7

I have a binary decision tree. It takes inputs as an array of floats, and each branch node splits on an input index and value eventually taking me to a leaf.

I'm performing a massive number of lookups on this tree (about 17% of execution time according to performance analysis (Edit: Having optimised other areas it's now at almost 40%)), and am wondering if I could/should be using a different data structure to improve lookup speed.

Some kind of hash table can't be used, as inputs do not map directly to a leaf node, but I was wondering is anyone had any suggesting as to methods and data-structures I could use in place of the tree (or as well as?) to improve lookup speeds.

Memory is a concern, but less of a concern than speed.

Code is currently written in C#, but obviously any method could be applied.

Edit: There's a bit too much code to post, but I'll give more detail about the tree.

The tree is generated using information gain calculations, it's not always a 50/50 split, the split value could be any float value. A single input could also be split multiple times increasing the resolution on that input.

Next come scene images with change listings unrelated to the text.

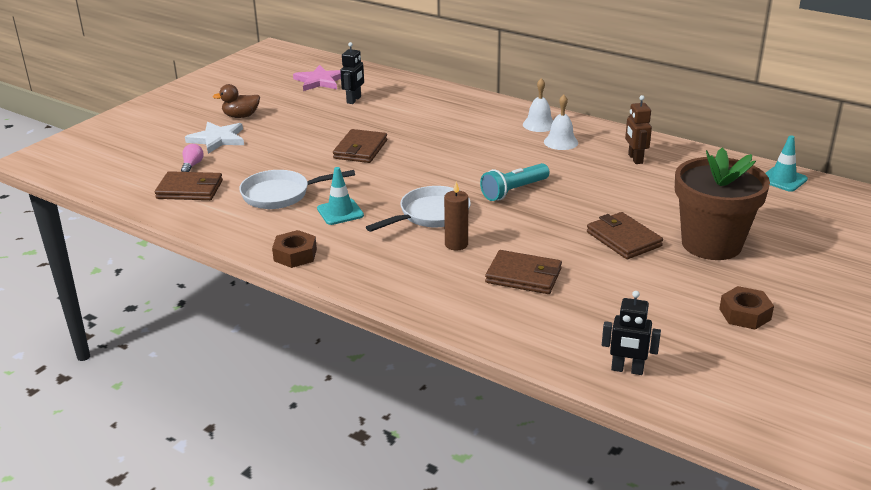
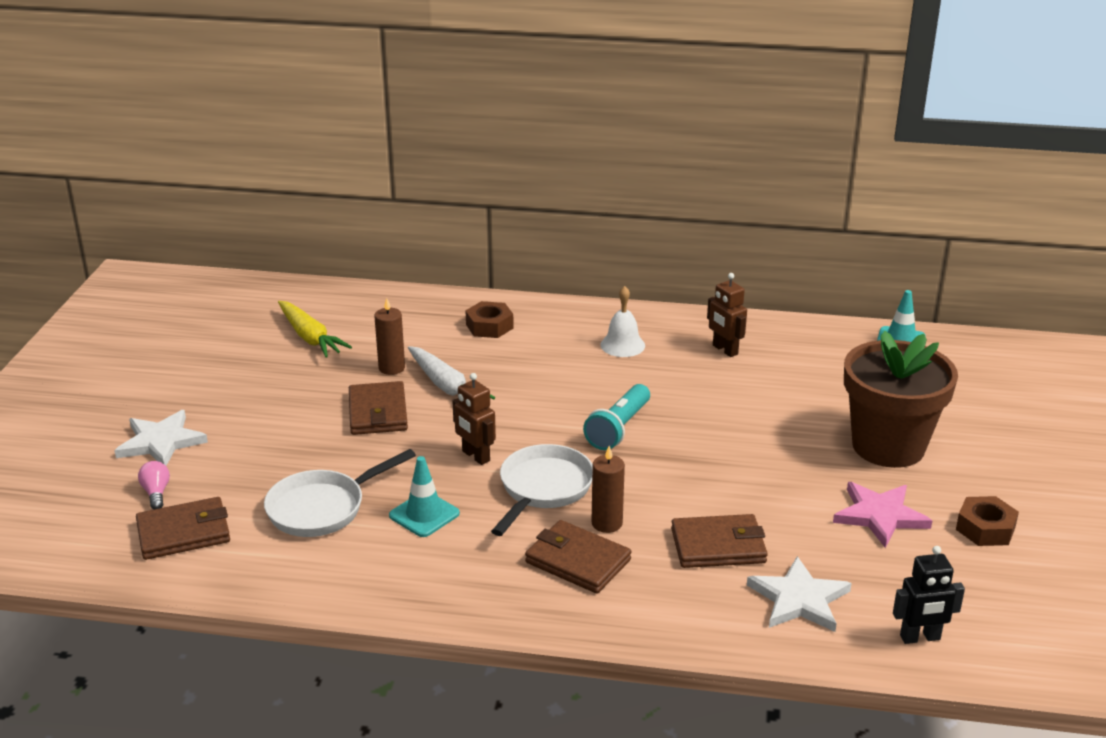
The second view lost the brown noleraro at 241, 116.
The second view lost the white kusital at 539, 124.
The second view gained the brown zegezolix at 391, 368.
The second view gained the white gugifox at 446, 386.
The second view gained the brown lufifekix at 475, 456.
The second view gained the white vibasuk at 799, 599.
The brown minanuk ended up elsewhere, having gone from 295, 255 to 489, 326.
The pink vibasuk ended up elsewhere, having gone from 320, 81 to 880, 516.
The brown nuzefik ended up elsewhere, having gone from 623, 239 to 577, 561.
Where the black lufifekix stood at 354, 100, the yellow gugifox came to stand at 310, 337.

I posted a question about performance of the iterator here:

Micro optimisations iterating through a tree in C#

But I think I might need to look at the data structure itself to improve performance further.

I'm aiming for as much performance as possible here. I'm working on a new method of machine learning, and the tree grows itself using a feedback loop. For the process I'm working on, I estimate it'll be running for several months, so a few % saving here and there is massive. The ultimate goal is speed without using too much memory.

Community
  • 1
  • 1
Will Calderwood
  • 4,393
  • 3
  • 39
  • 64
  • dictionary with ordering which can be a map – Ryan Fung May 14 '13 at 09:29
  • 1
    You say you have a binary tree and the input at each node is a float - is your choice of child node based on `input < 0.5` or is there something more complex going on? Can you post some code? Also: 17% of execution time isn't very contextual - that could be very fast! Do you have a target you're aiming for, or more detail on the profiling that you can share? – Dan Puzey May 14 '13 at 09:30
  • Thanks Dan, I've added some more detail about the tree and targets. – Will Calderwood May 14 '13 at 09:44
  • Does it have a fixed depth? – Will May 14 '13 at 10:00
  • And what precision is needed for the floats? Is it enough to have just 256 graduations between 0 and 1, for example? – Will May 14 '13 at 10:06
  • It's not a fixed depth, and I need a higher resolution than 8 bit unfortunately. – Will Calderwood May 14 '13 at 10:40
  • I've now optimised other areas of code and it's over 30% of time is spent in that one function... I really could do with finding a faster way! – Will Calderwood May 14 '13 at 14:41

2 Answers2

2

If I understand correctly, you have floating point ranges than have to be mapped to a decision. Something like this:

       x <= 0.0      : Decision A
 0.0 < x <= 0.5      : Decision B
 0.5 < x <= 0.6      : Decision C
 0.6 < x             : Decision D

A binary tree is a pretty good way to handle that. As long as the tree is well balanced and the input values are evenly distributed across the ranges, you can expect O(log2 n) comparisons, where n is the number of possible decisions.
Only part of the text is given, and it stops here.